Although in the last few years he eased up on dress for work – opting to go tieless – Edmund was to the end partial to gray and black suits.

Time off was another matter.

“He wore old holey shirts and shorts to the camp on Grand Isle or just being out in the field,” Slattery recalled. “Our mother tried to get rid of them but he wouldn’t let her.”


Rhoda Portier, Edmund’s legal assistant for a decade, was impressed by his attention to detail and great patience.

“There were never any surprises,” she said. “He did everything by the book, and he didn’t put everything off to the last minute like a lot of lawyers do. There was no panic, he was methodical and thorough and he was very good to me.”

During his career Edmund made time to give back, working on the Louisiana Bar Association’s Committee on Professional Responsibility.


Edmund made a strong impression on members of the local bar, including Assistant District Attorney Jason Lyons, who worked for Edmund early in his career.

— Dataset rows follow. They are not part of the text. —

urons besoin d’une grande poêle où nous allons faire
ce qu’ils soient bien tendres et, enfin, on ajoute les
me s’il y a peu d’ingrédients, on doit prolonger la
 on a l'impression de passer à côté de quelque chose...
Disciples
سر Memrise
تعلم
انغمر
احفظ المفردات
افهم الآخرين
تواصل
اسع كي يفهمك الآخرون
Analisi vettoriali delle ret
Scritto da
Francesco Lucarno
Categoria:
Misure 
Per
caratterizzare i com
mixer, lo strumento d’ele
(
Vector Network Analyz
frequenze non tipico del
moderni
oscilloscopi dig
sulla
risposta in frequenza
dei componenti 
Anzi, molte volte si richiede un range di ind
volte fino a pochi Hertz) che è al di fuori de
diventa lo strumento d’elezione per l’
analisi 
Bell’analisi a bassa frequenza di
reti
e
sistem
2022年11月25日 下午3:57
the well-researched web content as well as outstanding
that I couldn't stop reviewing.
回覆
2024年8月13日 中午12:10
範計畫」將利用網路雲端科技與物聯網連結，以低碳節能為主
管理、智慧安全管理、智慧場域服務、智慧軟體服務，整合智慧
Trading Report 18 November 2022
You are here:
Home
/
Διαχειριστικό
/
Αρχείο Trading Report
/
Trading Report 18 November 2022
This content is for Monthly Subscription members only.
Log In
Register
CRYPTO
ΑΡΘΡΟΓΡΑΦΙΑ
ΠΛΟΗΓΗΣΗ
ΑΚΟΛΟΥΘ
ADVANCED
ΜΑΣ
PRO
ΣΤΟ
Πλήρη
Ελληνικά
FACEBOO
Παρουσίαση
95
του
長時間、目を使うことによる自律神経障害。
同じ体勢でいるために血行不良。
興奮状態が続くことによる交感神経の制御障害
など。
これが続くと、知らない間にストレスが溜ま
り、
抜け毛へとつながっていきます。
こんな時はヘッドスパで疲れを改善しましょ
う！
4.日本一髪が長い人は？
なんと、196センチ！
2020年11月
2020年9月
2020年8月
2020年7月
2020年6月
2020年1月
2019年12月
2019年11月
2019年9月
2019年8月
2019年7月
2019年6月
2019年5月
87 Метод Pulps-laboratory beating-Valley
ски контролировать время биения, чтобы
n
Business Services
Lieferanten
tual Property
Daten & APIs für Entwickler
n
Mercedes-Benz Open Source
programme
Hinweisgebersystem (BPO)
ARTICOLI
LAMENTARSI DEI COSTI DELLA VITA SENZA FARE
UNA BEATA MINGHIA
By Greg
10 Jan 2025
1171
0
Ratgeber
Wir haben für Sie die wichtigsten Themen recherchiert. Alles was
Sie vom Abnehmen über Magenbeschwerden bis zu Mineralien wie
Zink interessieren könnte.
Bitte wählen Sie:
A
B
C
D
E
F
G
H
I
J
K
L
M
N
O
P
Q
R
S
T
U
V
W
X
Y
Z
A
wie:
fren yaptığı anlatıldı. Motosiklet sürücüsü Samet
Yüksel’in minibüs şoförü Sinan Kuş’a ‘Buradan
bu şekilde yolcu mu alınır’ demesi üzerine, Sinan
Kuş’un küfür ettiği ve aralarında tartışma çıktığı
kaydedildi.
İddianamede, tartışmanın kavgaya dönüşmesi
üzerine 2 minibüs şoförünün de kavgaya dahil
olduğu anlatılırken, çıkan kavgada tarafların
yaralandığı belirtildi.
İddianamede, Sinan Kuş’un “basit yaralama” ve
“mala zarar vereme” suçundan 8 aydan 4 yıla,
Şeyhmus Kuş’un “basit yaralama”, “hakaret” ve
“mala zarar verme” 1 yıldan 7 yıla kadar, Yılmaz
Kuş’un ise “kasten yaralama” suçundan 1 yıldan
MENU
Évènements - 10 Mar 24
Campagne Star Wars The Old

“He was one of the best men I ever knew, and one of the finest lawyers I ever knew,” Lyons said.

Time off was often spent at his Grand Isle camp. Ever humble, never flashy, he was content to play in the bays of Grand Isle in a small, nameless boat, eschewing the status symbols so sought by other men, and which he could easily afford, but personally saw as a waste.


When on the water he went about the task of catching fish, at which he excelled. But Edmund never ate them. He disliked the taste of fish, and would share his catches with friends or family members who were more favorably inclined to the flavor, relatives said.

He earned his undergraduate degree at Louisiana State University, and attained his Juris Doctor at its law school in 1964.

Edmund’s earliest days of practice were with the Milling law firm in New Orleans. He then returned to his familial roots, practicing with a partner, Phillip McMahon, while also managing the family plantation. It was with his brothers, John and William, and a cousin, Andrew, that he worked on developing the Ellendale subdivision and the country club that also bears his family farm’s name.


Despite his unequalled patience when it came to dealing with intricacies of the law, Edmund could not make the leap to employing that attribute when it came to football.

“He would get worked up, very annoyed,” Slattery said, explaiing how his father would start out watching a Saints or LSU game on television but had to turn away if things went poorly, finding some other thng to do in mid-game after stating “I can’t watch this.”

That was one reason why he would not attend games in person.


Asked to describe the magnitude of loss to the community overall because of Edmund’s death, friends, family and clients alike all summarized it in the same words spoken by Slattery, totally separately and totally unbidden.

“He was,” Slattery said, “The last of the great southern gentlemen.”